FBI declares Olympic track trials “no drone zone”
The Federal Bureau of Investigations (FBI) has announced the area around Olympic trial events at the University of Oregon in Eugene will be classified as a “no drone zone.” The agency will be enforcing a temporary flight restriction (TFR) order issued by the Federal Aviation Administration during the periods of June 18 to 21, and June 24 to 27. Drones caught violating that interdiction may be confiscated, the FBI warns, and its pilots subject to civil penalties or criminal charges.
The TFR covers an area of two nautical miles extending out from Hayward Field in Eugene, where most track and field qualifying events will be held. On June 26, the TFR will be extended to three nautical miles in order to cover the Race Walk events in nearby Springfield.
In issuing its statement, the FBI strongly urged drone pilots in the Eugene area – and anywhere in the US – to use the FAA’s B4UFLY mobile app before beginning any mission. The app offers up-to-date information on controlled and special use airspace; critical infrastructure; airports; national parks, military training routes; and all temporary flight restrictions in their region.

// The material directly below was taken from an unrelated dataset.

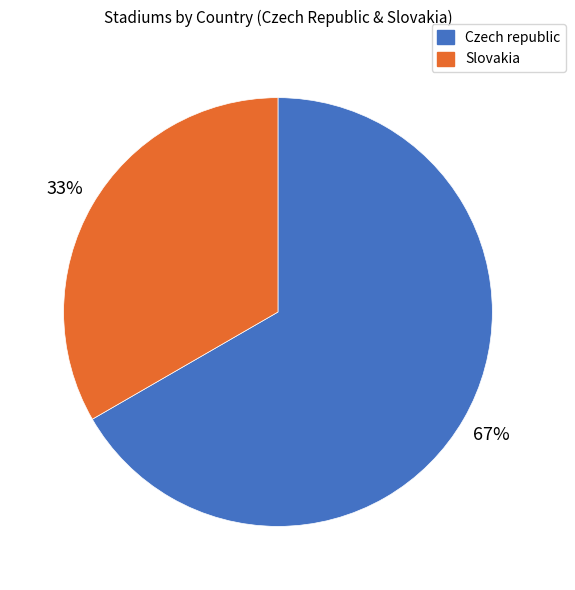

To the nearest percent, what percentage of the pie is Slovakia?

33%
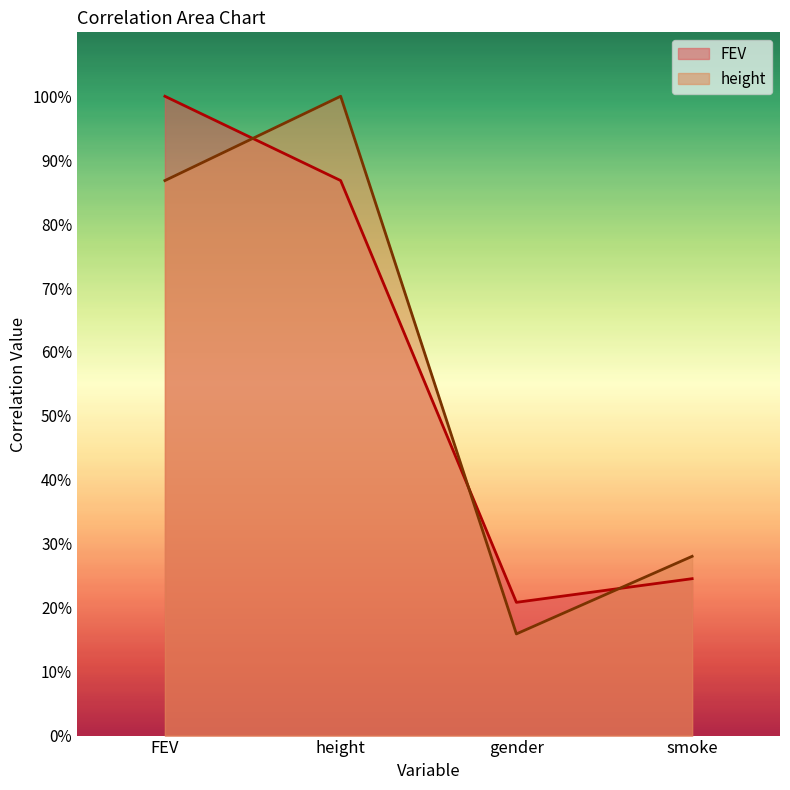

What is the value of the height point at the 4th from the left?

0.3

The FBI is coordinating with Eugene and University of Oregon police, and other local, state, and federal partners to pick up and share any information on potential threats to the Olympic trials. That will now include consumer drones flown by anyone deciding race walking is just too comical not to film.
Covid fears dominating Olympic mood
The precautionary move is rather characteristic of the bummer-vibe that has dogged Tokyo’s Summer Olympics, which are slated to begin in July.
Although Japan has suffered less harshly from COVID-19 than most countries, the continuing pandemic has fully 63% of public opinion frowning on the push by organizers and the government to hold the Games while health threats remain. Indeed, many thus far protected Japanese citizens are aghast at the idea of bringing nearly 15,000 athletes from around the world to Tokyo.
Sanitary measures to prevent COVID-19’s spread during the Games have also been criticized as too lax. Reports say that while organizers plan to distribute 160,000 condoms to visiting athletes, those competitors are expected to bring their own masks. Olympic staffing volunteers are also reportedly getting a mere two masks and single bottle of hand sanitizer for the duration of events.
The result: 10,000 of the 80,000 people who volunteered to help have already quit. Maybe they’ll use the extra time to film it all with their drones.